The U.S. began rolling out the first COVID-19 vaccine this week, from Pfizer and BioNTech, while the FDA weighs approval of the Moderna vaccine. The next challenge is to get the majority of Americans to take the vaccine. A Yahoo Finance/Harris Poll survey conducted in October found that 63% of Americans have concerns about taking a vaccine, and 77% said they would comparison-shop.
President Trump and President-Elect Biden have said they plan to get the vaccine, while Dr. Anthony Fauci is willing to get his shot on camera to show the public the vaccine is safe. Presidents Clinton, Bush, and Obama will all be getting theirs on camera as well.
Perhaps pro athletes could also help.
A new survey from Harris Poll asked 2,002 American adults whether seeing certain star athletes get the vaccine would improve their own willingness to get one.
The survey found that 40% of people say they are “not very likely” or “not at all likely” to take the vaccine when it first becomes available. Only 16% of those surveyed said that seeing famous people take it would make them likelier to take it.
But when given a long list of famous athletes, Michael Jordan came out on top, with 25% of all respondents saying that seeing him get the vaccine would make them likelier to get it.
LeBron James, Serena Williams, and Tom Brady were all virtually just as popular, with 24% each.

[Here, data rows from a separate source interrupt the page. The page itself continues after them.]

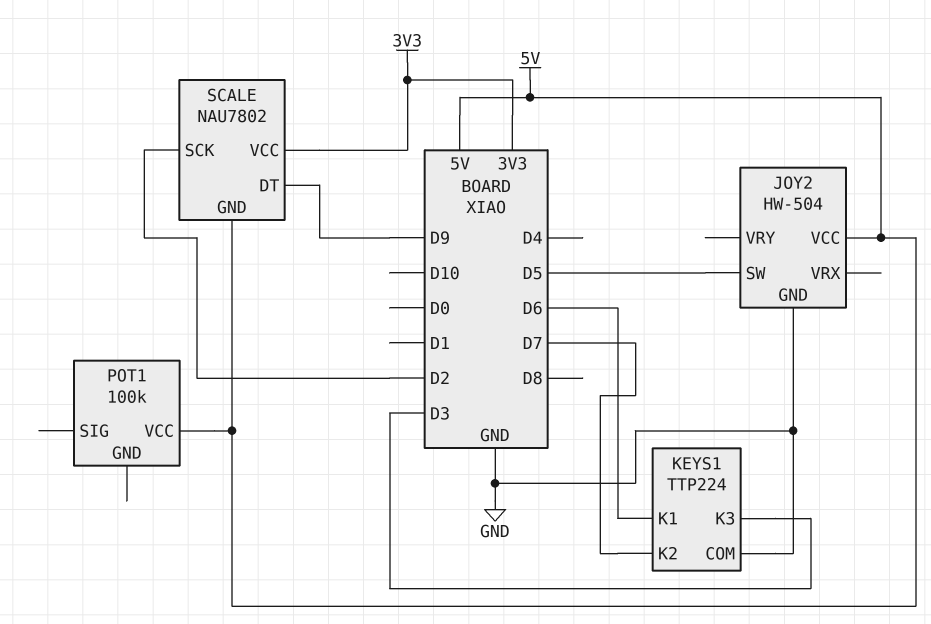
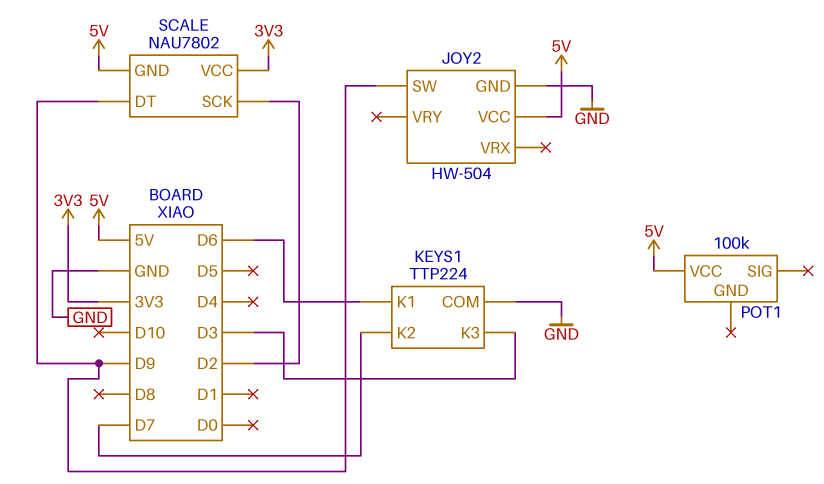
JOY2 pin SW: D5 -> D9

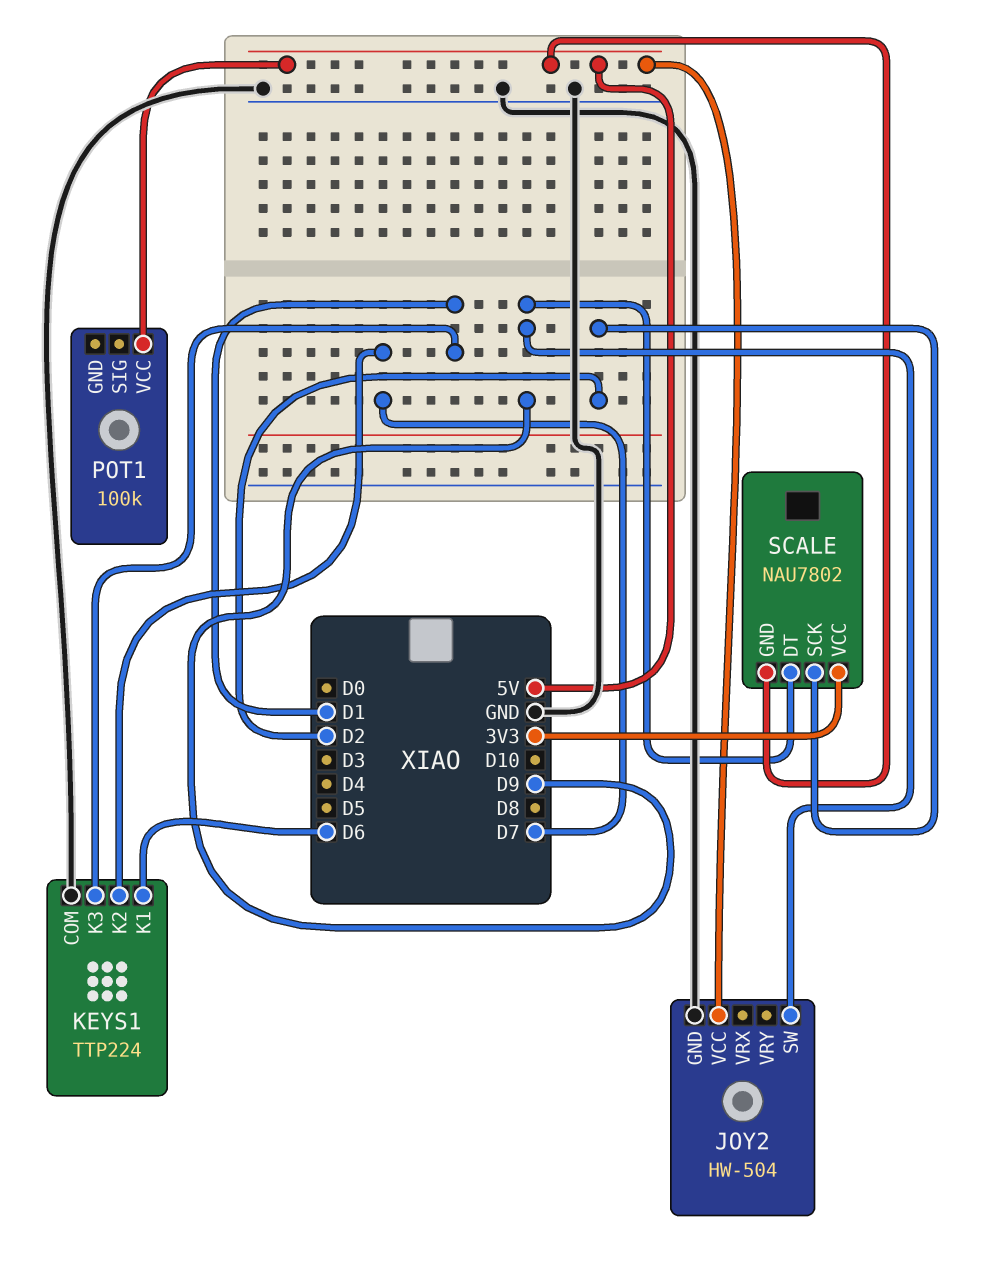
KEYS1 pin K3: D3 -> D1

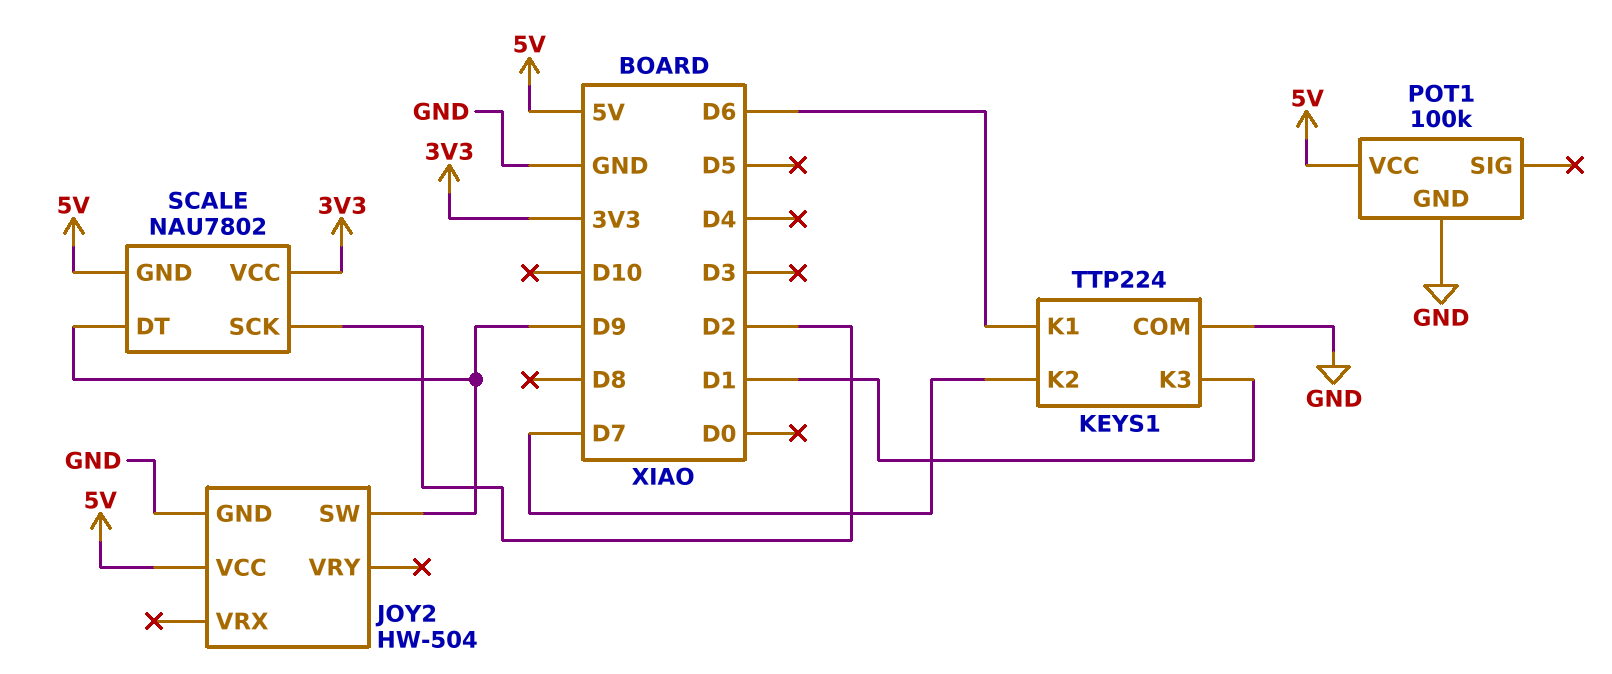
POT1 pin GND: none -> GND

Jordan was even more popular with men (30%), and Jordan, Brady, and Steph Curry were all particularly popular with the 35-49 age demographic (35% each).
The other current and former athletes on the Harris Poll list included Mike Tyson, Tiger Woods, Derek Jeter, Simone Biles, Alex Rodriguez, Aaron Rodgers, Tim Tebow, Patrick Mahomes, Colin Kaepernick, Megan Rapinoe, Conor McGregor, Christiano Ronaldo, Buster Posey, Danica Patrick, and Mike Trout.
Most importantly, LeBron James was by far the most popular choice with African-Americans: 39% of that group said they would be more likely to get the vaccine if they saw James get it. That same group had the highest portion say they are not likely to get the vaccine when it first becomes available: 49%.
At least based on this data, James could change a significant number of minds if he were to take the vaccine early.
And that could happen: ESPN reported last week that the NBA is in talks to be the first U.S. pro league to conduct widespread distribution of the COVID-19 vaccine to all its players and coaches.
Meanwhile, if you ask some business experts, the biggest potential influencer group in getting Americans to take the vaccine will be employers, not the government or any celebrities.